Ask yourself why you’re doing it.
It’s very easy now to record and upload a podcast, but that doesn’t necessarily mean that you should. Before you hit record, it’s a good idea to ask yourself why you’re starting this podcast in the first place— and what it is you want it to achieve. Producing an engaging podcast is a huge workload. If you’ve got lots of different projects on, it might not be the most constructive use of your time, or the best medium for you.

Planning your podcast will make your routine easier. Decide how many episodes you want to publish in a month, which topics you want to cover, when you plan to release a new episode, and so on. And stick to the plan! When starting out it’s often better to record multiple episodes at one time so you can edit and release without the stress of planning the next one.

Learn how to edit!
Editing, both during and after recording will ensure the podcast is the best it can possibly be. Edit out repetition, mistakes and parts of the conversation that don’t go anywhere. Don’t be afraid to go back and revisit parts of the recording if you think it could be improved. It can take a while to learn to edit, but it’s worth it in the long run. You can download Audacity for free, or pay for Adobe Audition, Hinderburg or Reaper.

Don’t ramble
Keep your introduction short and get straight into the content. Idle chat gives listeners the opportunity to switch off!

Invest in equipment

If you have the budget, it’s well worth spending it on studio hire. If you don’t, invest in a decent quality microphone setup. Don’t record over Skype unless you absolutely have to— it sounds jarring and it’s likely to present technical issues. Where possible, see if guests can record their end and cut together so it sounds like you are in the same room. The Audio-Technica AT2020 is a great place to start.

Be prepared for a slow build
Don’t assume your podcast will be an instant success, as you’ll need to build an audience first. Joining podcast groups on social media, appearing on other podcasts, regularly using social media accounts and being on as many platforms as possible will all help you with this.

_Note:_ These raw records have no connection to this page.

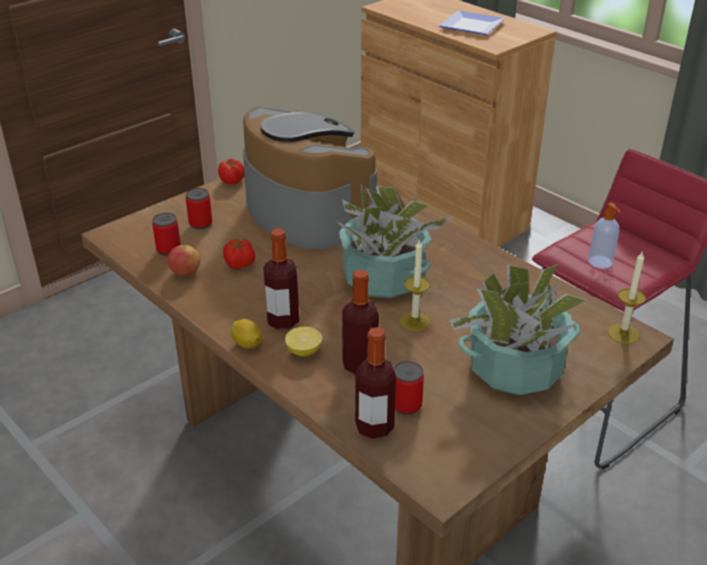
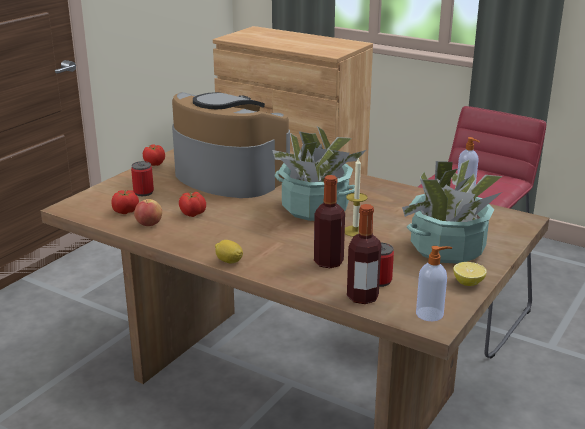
camera: 15 degrees left, 10 degrees down
(168, 249) = (125, 211): can -> tomato
(283, 321) = (250, 244): bottle -> none
(303, 351) = (278, 260): lemon -> lemon (468, 283)
(443, 469) = (430, 314): none -> soap dispenser
(472, 27) = (308, 44): plate -> none
(623, 334) = (513, 219): candle -> none

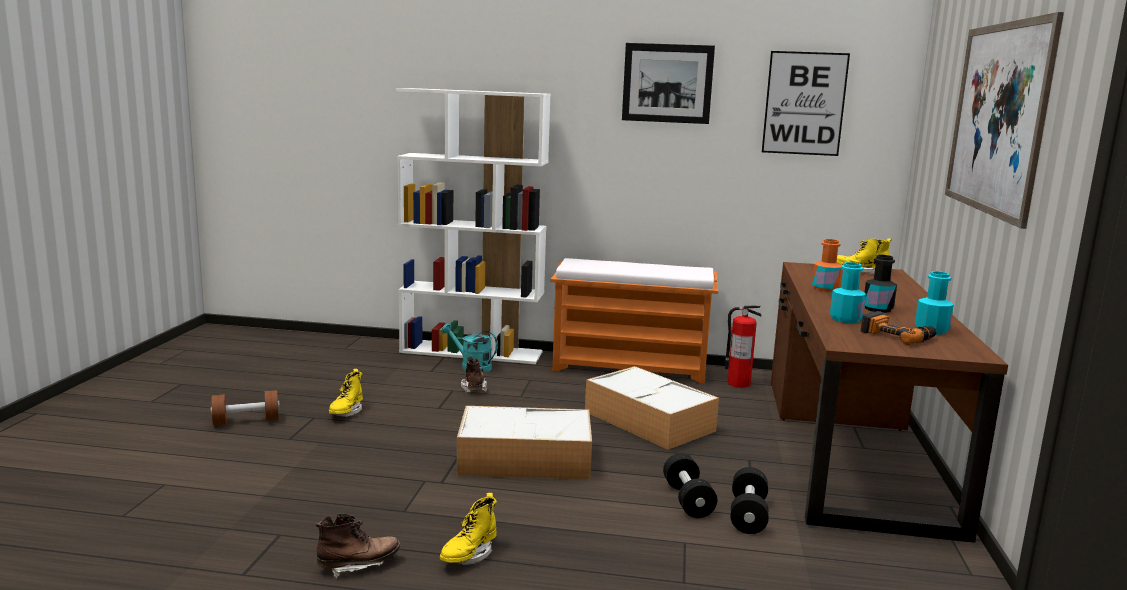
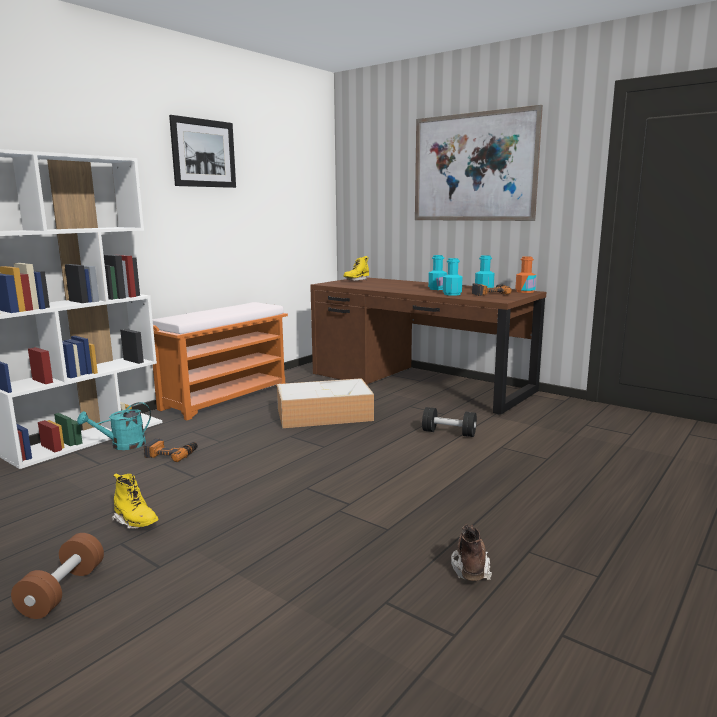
camera: 60 degrees left, 0 degrees up
(469, 555) = (480, 516): yellow boot -> none
(474, 387) = (171, 454): brown boot -> power drill
(527, 459) = (341, 464): storage box -> none
(738, 383) = (298, 380): fire extinguisher -> none
(748, 515) = (479, 424): black dumbbell -> none
(804, 103) = (285, 171): picture -> none
(825, 289) = (385, 288): orange bottle -> orange bottle (525, 291)
(877, 309) = (437, 289): black bottle -> turquoise bottle

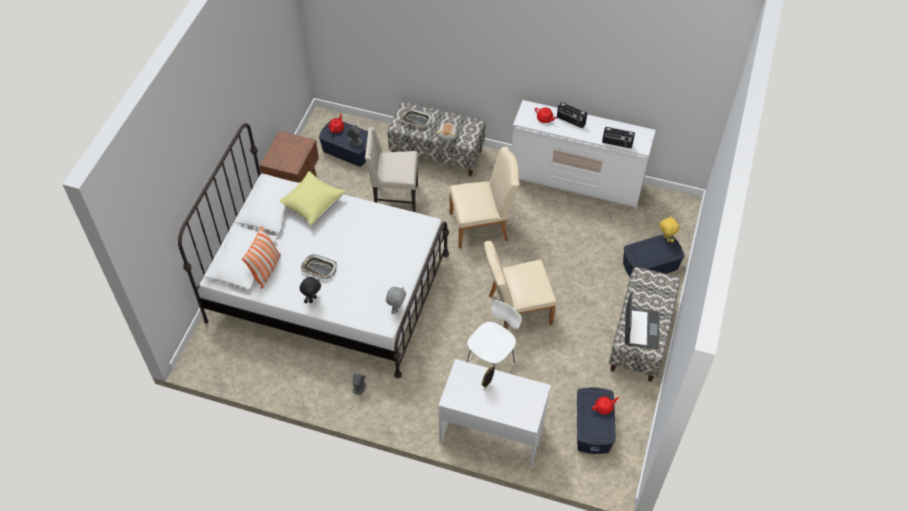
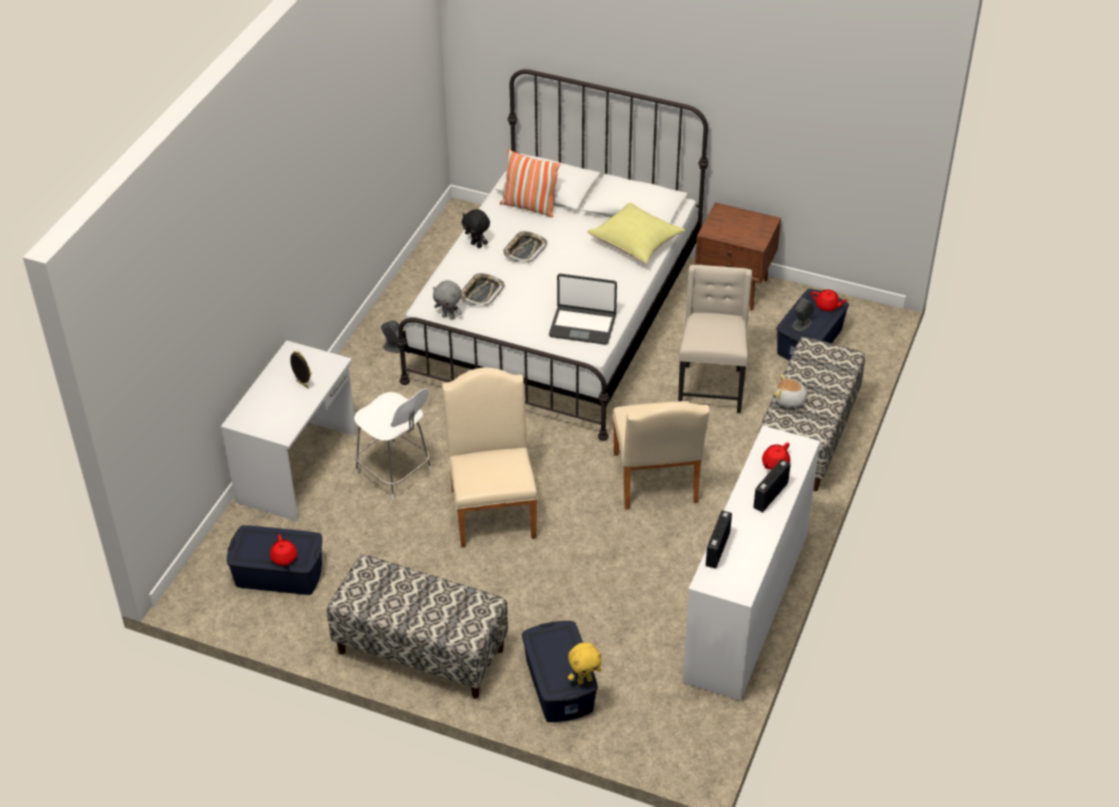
camera: 95 degrees right, 10 degrees down
(416, 120) = (823, 367): tray -> tray (481, 293)
(641, 329) = (385, 589): laptop -> laptop (582, 326)

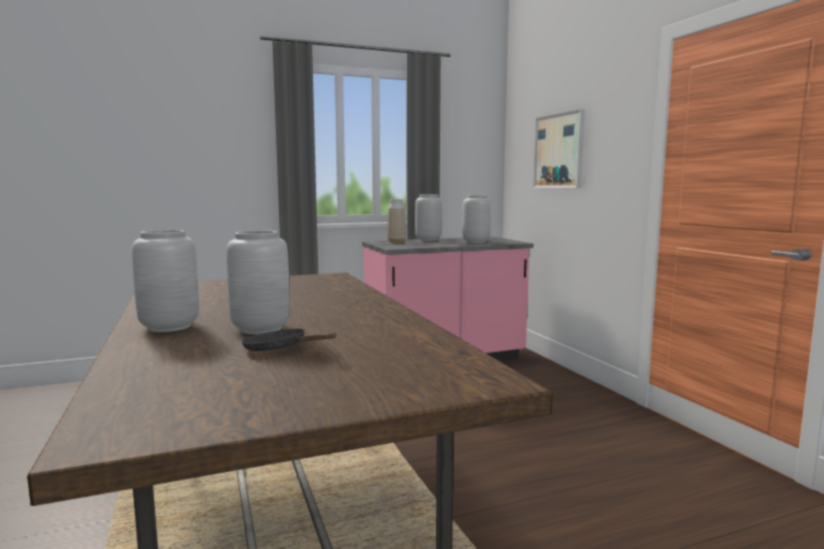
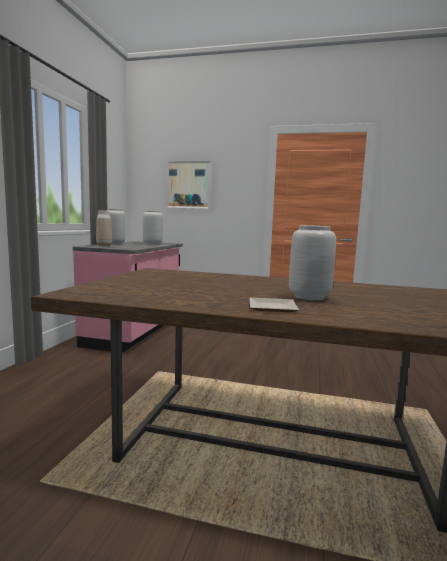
camera: 55 degrees left, 0 degrees up
(168, 326) = (271, 308): grey vase -> plate
(280, 349) = (369, 300): black frying pan -> none

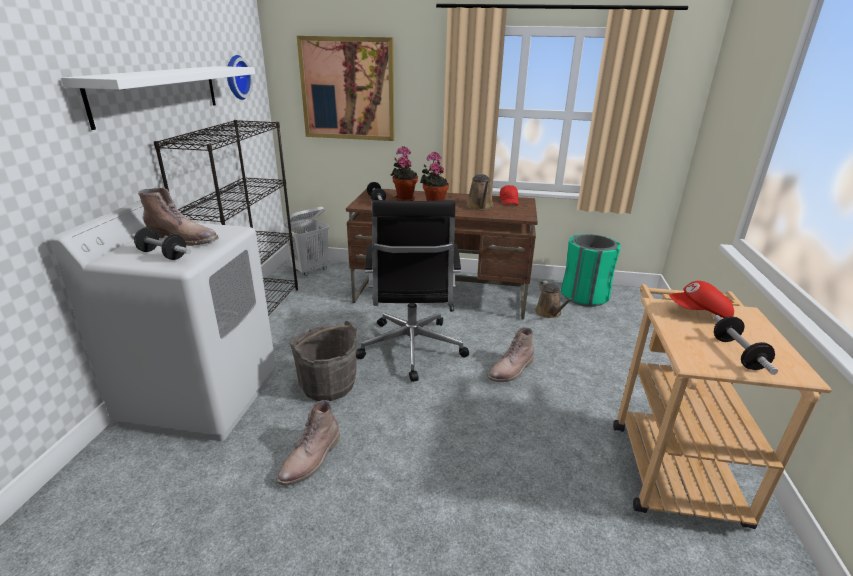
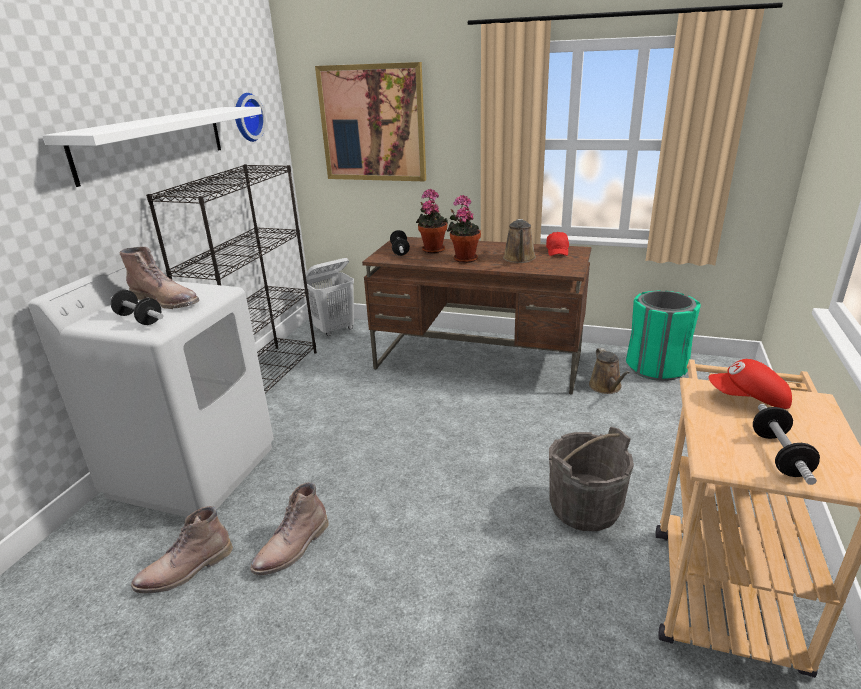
camera: 10 degrees right, 0 degrees up
(328, 385) = (328, 464): grey bucket -> grey bucket (585, 508)
(411, 350) = (429, 427): black office chair -> none
(511, 370) = (543, 457): brown boot -> brown boot (185, 570)

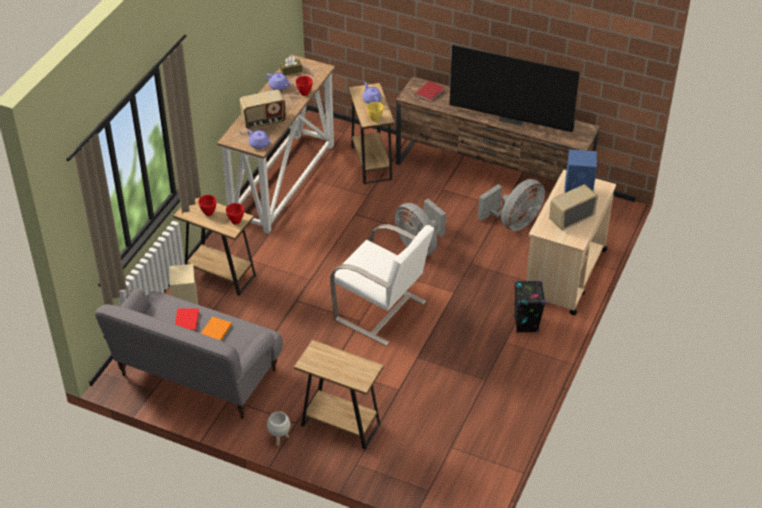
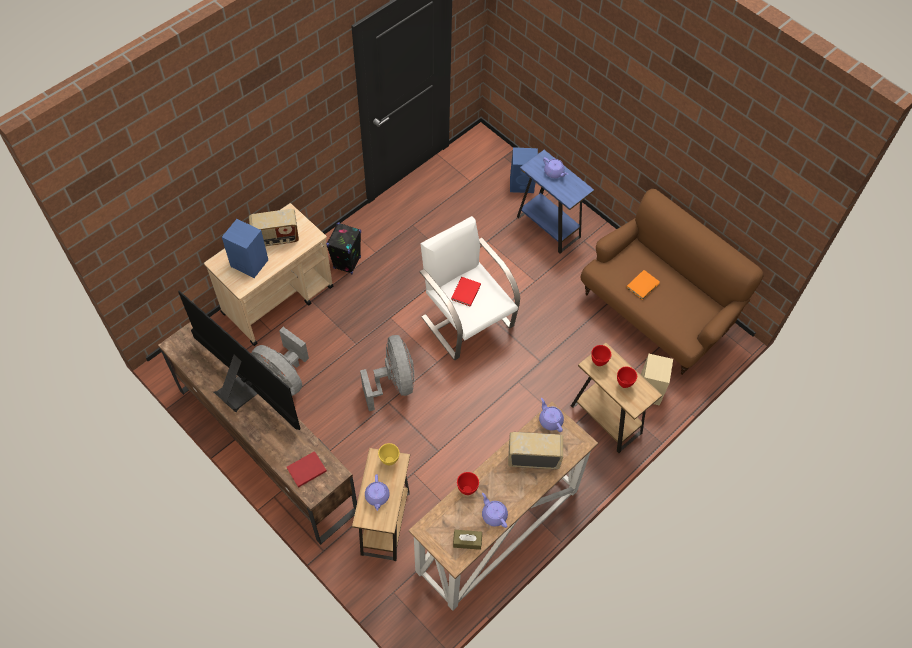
camera: 160 degrees left, 15 degrees up
(187, 320) = (665, 305): red book -> red book (465, 293)
(197, 375) = (655, 312): grey sofa -> brown sofa
(279, 439) = (601, 232): white planter -> none
(340, 425) = (548, 227): brown side table -> blue side table
(343, 370) = (554, 173): none -> purple teapot
(391, 464) = (522, 184): none -> blue speaker
(514, 223) = (284, 377): grey fan -> grey fan turned 120 degrees counterclockwise

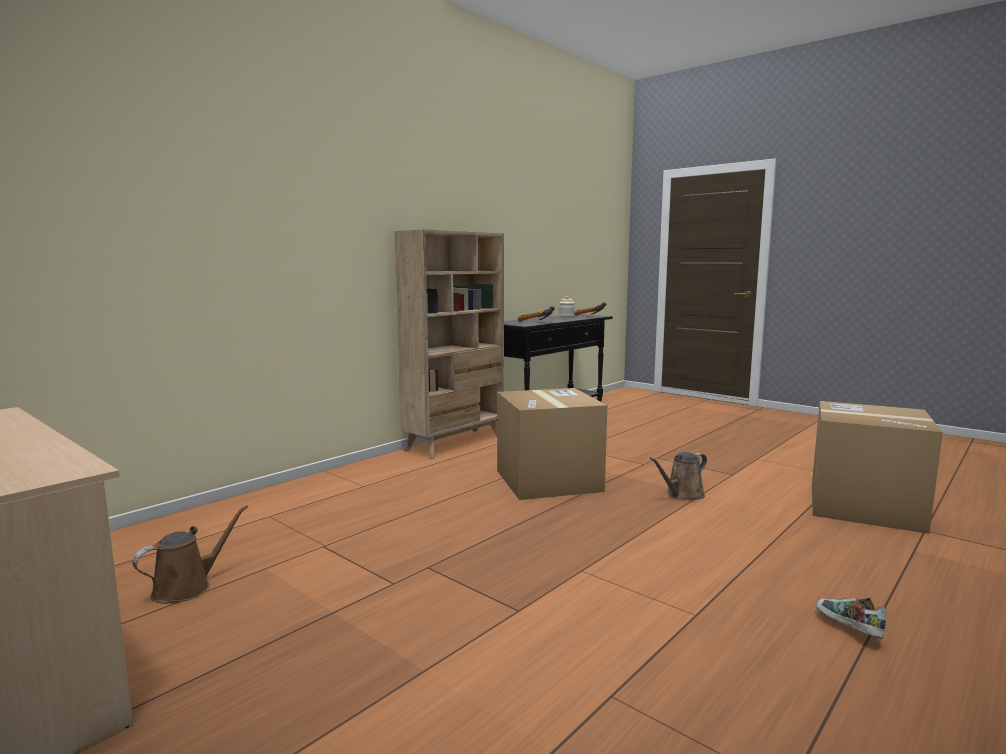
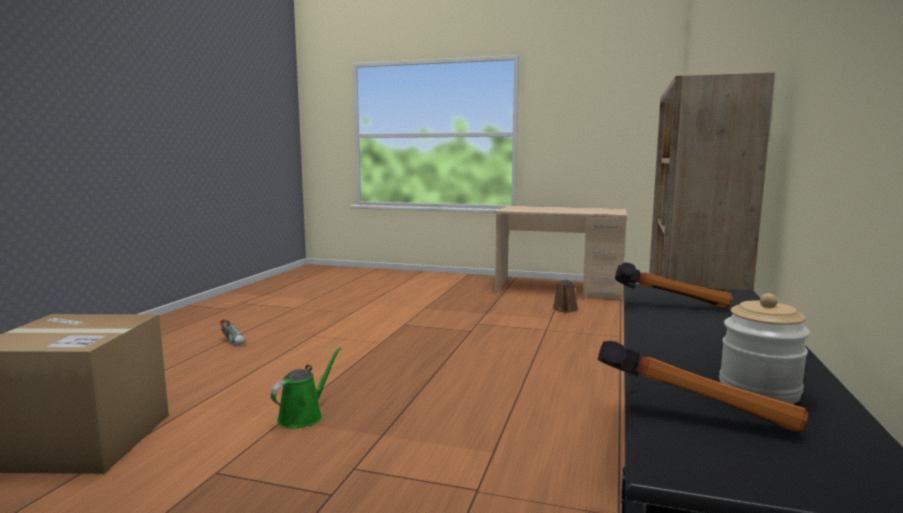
camera: 155 degrees right, 0 degrees up
(548, 480) = (462, 407): cardboard box -> none
(682, 495) = (303, 416): brown watering can -> green watering can

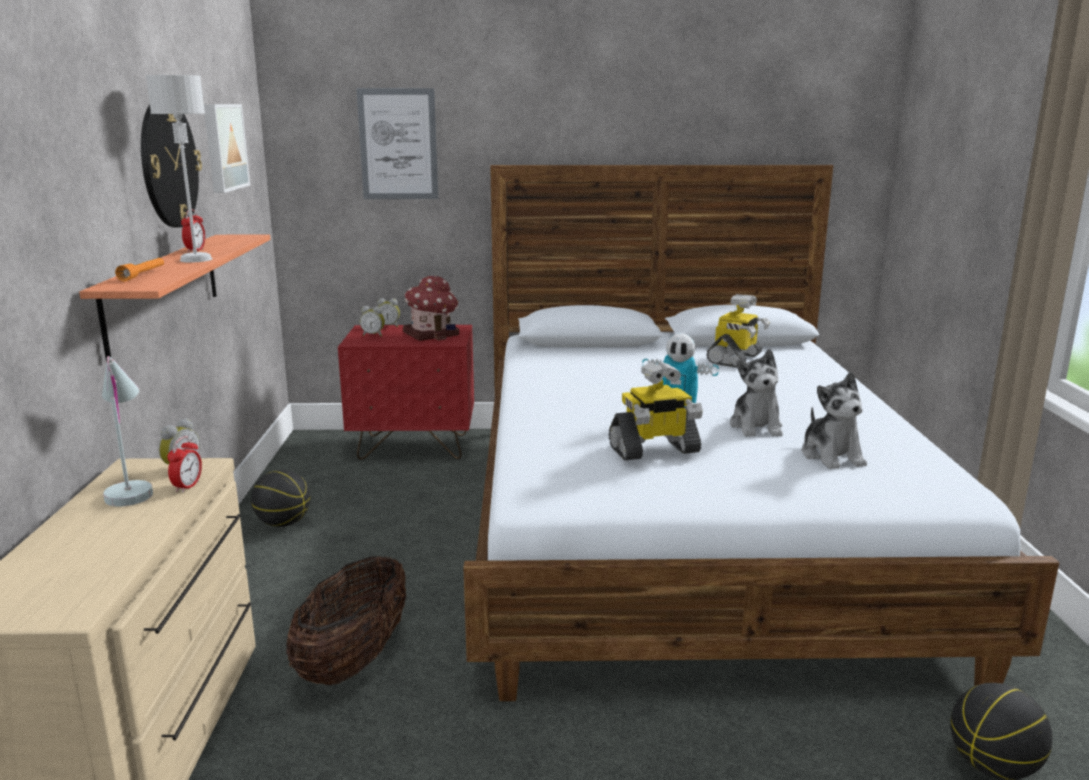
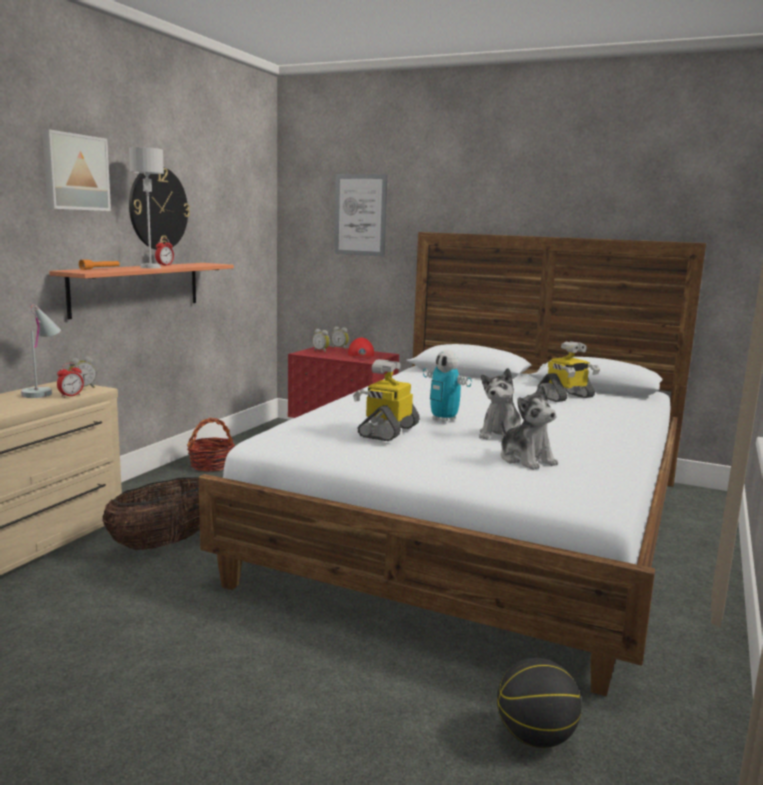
camera: 25 degrees right, 5 degrees down
(223, 147) = (223, 207): picture -> picture (74, 172)
(283, 523) = (211, 465): basketball -> basket
(432, 334) = (361, 355): toy house -> red cap
(654, 450) = (387, 431): toy robot -> toy robot turned 105 degrees clockwise
(831, 456) = (526, 459): plush toy -> plush toy turned 45 degrees counterclockwise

Make notes for each episode
Know the rough direction you want the conversation to go in before you open the microphone. You don’t have to write a script that you read word-for-word, but a list of bullet points will help to keep you on track. If you do end up on a detour, you can always stop, start again and edit later.

Ask for reviews
Lots of good reviews can get you into the ‘new and noteworthy’ section on iTunes which can have a huge impact on downloads. Every time you get an email from a listener, be sure to reply to them and ask them nicely to leave a review. If they’ve taken the time to get in touch, they’ll be happy to oblige!

Have an interesting podcast image
Your cover image will appear as a thumbnail image on most podcast streaming services, so go for an eye-catching design that still stands out even when it’s small. It may be worth paying a graphic designer to do this for you.

Brand your podcast

Use of a voiceover, theme music (generic library music will do) and some basic sound effects is a simple way to make your podcast stand out and sound ‘big’ and professional. (Note that you can’t use commercial music without a licence!)

Most importantly, have fun!
Podcasting is fantastic and the possibilities are endless but most podcasts end up folding after a few episodes. Make sure your podcast is about something you are really, really passionate about and you’ll easily be able to maintain enthusiasm.